* _Task statement_
Pick up the article on Nvidia's competition with Intel and AMD in the chip market after its final sentence and continue writing it.

* start Passage given *

Another channel partner said that while superphones and high-performance GPU technology may be central to Nvidia's strategy, devices in the lower price range offer more opportunities for market share expansion.

"It’s going to be a real tussle-blood bath in the lower-end chip market for lower-end, smaller devices," said Steve Brown, vice president of sales and business development at Blue Hawk Networks, a Campbell, Calif.-based system builder. "I still think there is a lot of territory and opportunity to be 'owned' in the 5-7 inch or so device market--[including] tablets, smart phones, [and] other smart devices--over the next 18 months."

Although Nvidia may enjoy an advantage in terms of GPU performance as a graphics specialist, that may not translate to mainstream success and expansion across different market segments.

"Nvidia is graphics king, whereas Intel is the chip king," Brown said. "Both will share the market, but I suspect that Intel will have a larger market share for more of the 'mainstream' devices in this specific market with above average graphics requirements. Nvidia will likely own most of the chips for the higher-end, premium products in this market due to their extended and integrated, graphics superiority.

"But short to medium term, I would think it’ll remain a niche, costly market for both," Brown said.

Next: The Indirect Role Of Microsoft

Brown said that Nvidia's relationships with software developers that produce graphics-related products will be a major advantage in capturing market share in the mobile device segment, as Intel does not have those kinds of relationships, except with Microsoft.

Even in Microsoft's case, however, Intel may be losing a bit of ground for the first time in a while. At CES last week, Microsoft unveiled a forthcoming version of Windows that runs on both ARM and x86 processors. Not only could this pose a threat to Intel's domination of the traditional PC space since the introduction of Intel Pentium technology in the 1990s, it could aid Nvidia's efforts against Intel in the mobile graphics segment.

Nvidia’s upcoming ARM-based processors, code-named Project Denver, may compete with other integrated CPU and GPU platforms such as Intel’s Sandy Bridge or AMD Fusion, both of which debuted at CES as well.

Brown said it was difficult to forecast how manufacturers and consumers will respond to Tegra 2, but at this time he does not see how Nvidia can compete against Intel and AMD in enterprise product markets, including multi-core Xeon processors. Instead, Nvidia could be threatening its own discrete graphics card business.

* end Passage given *
* start Supplied information *

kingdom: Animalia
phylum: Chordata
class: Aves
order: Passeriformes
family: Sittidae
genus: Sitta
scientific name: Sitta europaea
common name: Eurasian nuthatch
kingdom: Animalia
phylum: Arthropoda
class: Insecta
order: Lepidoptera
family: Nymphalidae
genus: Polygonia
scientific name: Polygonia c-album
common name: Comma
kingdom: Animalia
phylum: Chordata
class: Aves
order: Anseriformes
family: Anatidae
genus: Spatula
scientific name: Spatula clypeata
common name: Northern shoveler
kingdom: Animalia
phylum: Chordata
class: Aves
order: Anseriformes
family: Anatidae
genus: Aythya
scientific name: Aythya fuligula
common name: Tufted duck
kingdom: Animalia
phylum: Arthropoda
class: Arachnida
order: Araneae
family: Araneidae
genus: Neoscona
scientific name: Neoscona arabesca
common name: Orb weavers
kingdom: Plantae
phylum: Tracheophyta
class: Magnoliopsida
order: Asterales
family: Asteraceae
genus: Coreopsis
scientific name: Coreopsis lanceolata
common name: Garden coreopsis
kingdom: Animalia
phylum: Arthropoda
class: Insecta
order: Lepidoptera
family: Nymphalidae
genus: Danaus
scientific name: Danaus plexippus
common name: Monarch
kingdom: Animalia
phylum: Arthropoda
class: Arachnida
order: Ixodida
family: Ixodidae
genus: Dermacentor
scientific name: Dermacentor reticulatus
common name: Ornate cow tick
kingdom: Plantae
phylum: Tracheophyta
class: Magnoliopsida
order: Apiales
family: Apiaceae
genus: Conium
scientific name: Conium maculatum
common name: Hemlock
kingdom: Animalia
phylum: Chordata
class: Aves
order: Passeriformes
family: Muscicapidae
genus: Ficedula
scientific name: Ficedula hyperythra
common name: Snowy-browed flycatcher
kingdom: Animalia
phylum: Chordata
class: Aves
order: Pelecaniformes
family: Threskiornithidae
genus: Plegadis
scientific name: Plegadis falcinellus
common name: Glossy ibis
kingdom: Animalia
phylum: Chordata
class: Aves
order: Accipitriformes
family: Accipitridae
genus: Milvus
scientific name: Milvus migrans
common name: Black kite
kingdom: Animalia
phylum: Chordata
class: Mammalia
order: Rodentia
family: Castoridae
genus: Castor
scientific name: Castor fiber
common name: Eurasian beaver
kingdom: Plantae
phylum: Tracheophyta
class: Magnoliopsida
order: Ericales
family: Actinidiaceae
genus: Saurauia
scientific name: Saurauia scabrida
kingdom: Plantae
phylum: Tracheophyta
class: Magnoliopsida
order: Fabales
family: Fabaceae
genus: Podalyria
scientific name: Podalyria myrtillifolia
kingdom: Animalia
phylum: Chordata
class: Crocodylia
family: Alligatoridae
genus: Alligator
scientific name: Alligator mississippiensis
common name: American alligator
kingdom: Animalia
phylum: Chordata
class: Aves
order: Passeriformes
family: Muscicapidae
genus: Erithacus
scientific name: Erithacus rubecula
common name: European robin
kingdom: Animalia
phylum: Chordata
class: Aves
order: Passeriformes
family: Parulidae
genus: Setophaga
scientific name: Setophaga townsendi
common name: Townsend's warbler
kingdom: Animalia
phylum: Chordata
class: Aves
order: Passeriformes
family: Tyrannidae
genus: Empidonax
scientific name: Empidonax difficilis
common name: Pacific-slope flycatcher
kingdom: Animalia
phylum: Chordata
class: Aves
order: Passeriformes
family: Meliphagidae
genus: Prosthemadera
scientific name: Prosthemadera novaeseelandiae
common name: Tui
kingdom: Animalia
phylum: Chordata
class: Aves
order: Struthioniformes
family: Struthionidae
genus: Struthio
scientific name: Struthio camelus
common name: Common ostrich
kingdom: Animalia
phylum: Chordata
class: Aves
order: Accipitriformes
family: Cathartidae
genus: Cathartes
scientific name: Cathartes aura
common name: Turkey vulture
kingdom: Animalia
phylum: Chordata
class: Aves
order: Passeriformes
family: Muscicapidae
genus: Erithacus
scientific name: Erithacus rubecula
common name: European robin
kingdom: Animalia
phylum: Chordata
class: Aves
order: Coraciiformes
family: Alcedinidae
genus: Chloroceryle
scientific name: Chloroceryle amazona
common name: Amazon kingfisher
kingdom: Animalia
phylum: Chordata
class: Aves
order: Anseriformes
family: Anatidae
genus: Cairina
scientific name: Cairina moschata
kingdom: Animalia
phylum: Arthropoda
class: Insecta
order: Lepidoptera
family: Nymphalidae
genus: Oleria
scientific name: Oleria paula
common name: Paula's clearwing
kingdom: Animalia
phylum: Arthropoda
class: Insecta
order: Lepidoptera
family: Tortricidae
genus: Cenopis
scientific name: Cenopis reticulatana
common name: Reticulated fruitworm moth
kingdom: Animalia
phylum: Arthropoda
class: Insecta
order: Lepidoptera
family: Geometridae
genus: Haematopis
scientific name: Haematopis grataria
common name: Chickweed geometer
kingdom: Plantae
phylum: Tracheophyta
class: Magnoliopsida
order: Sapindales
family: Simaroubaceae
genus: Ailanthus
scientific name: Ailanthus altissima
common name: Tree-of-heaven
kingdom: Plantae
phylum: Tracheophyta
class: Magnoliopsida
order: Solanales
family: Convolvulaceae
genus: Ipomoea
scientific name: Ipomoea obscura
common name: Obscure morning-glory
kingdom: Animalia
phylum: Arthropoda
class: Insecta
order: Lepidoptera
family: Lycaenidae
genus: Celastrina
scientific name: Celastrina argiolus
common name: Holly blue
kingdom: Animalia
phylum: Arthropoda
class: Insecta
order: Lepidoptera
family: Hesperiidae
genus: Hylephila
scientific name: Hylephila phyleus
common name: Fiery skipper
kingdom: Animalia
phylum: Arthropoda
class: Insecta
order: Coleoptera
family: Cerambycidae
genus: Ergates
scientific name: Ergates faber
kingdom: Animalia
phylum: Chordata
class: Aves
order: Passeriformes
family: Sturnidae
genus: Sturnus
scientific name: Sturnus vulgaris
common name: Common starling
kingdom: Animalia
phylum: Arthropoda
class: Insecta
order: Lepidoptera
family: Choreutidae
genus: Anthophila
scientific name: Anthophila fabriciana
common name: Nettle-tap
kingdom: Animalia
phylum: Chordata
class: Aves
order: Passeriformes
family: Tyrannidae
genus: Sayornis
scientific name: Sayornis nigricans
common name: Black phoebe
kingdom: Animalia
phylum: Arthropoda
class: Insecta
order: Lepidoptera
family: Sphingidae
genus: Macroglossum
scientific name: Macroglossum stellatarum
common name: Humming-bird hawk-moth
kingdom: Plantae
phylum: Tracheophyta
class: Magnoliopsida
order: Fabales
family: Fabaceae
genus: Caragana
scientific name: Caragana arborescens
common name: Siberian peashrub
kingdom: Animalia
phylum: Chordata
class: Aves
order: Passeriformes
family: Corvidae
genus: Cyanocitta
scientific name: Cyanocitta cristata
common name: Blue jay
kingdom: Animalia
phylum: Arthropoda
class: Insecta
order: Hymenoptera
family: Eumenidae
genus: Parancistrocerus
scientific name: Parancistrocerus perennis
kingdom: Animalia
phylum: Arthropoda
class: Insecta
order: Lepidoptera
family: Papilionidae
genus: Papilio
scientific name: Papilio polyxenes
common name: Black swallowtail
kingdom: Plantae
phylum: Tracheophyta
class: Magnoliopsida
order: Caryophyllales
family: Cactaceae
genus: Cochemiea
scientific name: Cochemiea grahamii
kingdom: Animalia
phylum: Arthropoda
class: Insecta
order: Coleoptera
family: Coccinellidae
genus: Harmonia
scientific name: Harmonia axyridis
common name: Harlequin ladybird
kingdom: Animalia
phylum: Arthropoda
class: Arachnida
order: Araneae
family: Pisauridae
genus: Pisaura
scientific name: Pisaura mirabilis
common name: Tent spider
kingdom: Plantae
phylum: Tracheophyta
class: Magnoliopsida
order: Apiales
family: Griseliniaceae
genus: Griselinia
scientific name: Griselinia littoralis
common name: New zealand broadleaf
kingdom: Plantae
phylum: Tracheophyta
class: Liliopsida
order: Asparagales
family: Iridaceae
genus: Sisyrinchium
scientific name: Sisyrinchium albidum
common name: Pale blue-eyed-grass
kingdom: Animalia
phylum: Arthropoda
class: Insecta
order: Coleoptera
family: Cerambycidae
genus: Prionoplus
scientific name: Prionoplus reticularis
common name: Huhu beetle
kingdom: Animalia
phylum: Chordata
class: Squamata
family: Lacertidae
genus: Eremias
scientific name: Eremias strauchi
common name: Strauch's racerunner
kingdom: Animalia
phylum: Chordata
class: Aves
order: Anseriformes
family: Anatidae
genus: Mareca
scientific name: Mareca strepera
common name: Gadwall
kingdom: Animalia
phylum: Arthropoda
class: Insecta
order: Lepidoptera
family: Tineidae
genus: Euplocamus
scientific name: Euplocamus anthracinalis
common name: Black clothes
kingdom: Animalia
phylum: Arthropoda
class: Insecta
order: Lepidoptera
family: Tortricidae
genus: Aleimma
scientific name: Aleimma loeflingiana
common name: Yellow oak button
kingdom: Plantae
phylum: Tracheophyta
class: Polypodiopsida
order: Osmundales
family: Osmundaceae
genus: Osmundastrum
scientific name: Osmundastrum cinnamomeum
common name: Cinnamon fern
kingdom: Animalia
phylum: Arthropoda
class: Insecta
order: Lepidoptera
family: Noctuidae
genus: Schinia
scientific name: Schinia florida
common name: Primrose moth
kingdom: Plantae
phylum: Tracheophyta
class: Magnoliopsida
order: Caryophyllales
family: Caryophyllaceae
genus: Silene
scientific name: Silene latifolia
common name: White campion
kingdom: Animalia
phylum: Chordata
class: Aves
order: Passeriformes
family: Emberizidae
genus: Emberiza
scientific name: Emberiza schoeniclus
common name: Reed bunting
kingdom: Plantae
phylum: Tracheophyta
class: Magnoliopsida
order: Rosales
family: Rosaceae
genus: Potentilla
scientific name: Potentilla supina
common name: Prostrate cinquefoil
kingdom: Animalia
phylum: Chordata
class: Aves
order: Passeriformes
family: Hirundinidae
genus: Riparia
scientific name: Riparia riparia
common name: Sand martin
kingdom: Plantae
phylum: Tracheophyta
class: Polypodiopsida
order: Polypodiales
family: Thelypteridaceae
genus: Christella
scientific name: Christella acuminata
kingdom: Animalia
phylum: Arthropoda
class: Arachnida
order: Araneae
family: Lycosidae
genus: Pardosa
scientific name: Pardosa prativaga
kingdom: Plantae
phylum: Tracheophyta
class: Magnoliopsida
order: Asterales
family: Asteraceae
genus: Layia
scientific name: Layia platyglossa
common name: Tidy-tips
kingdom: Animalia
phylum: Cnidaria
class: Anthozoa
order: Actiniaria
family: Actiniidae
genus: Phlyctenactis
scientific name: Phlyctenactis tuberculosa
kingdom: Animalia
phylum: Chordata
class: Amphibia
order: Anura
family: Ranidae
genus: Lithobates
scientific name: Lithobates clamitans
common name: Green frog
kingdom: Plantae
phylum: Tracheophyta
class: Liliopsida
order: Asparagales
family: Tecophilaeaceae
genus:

* end Supplied information *

* _Exercise result_
"Market share is costly, hard to get, and keep--in any market," Brown said. "Nvidia's ARM-based Denver chips could cannibalize Nvidia’s existing graphics cards and peripheral market-share if Nvidia shifts to integrated graphics processing."

Whether it has the unintended effect of cannibalizing GPUs or successfully allows Nvidia to bolster its current market share, Nvidia's strategy with regard to CPUs is gaining some attention from investors.

"The market sure seems to think that Nvidia and ARM are going to have success against AMD and Intel based on their recent performances," said Todd Swank, vice president of marketing at Burnsville, Minn.-based system builder Nor-Tech.

Swank pointed out that Nvidia's stock value has almost doubled in recent days. In addition, Swank traced the impact of Nvidia's Tegra 2 to comments from AMD's board of directors as to why the board asked for AMD CEO Dirk Meyer’s resignation.

"It certainly seems that they felt not enough is being done for AMD to go after this 'superphone' category." Swank said.

AMD's Meyer resigned unexpectedly on Monday. He is being replaced in the interim by Chief Financial Officer Thomas Seifert while the company seeks a permanent replacement.

However, in reaction to Meyer's departure, AMD's channel partners said a change in leadership does not necessarily translate to AMD achieving its goal of gaining a larger share of the market. System builders said it may be too late for AMD to make the impact it had hoped to in the CPU market.

Meyer's departure came just as AMD launched its first integrated Fusion APUs. But while much of the discussion heading into CES was focused on Fusion and Intel's Sandy Bridge, the partnership between Nvidia and ARM adds even more competition to the new integrated graphics space.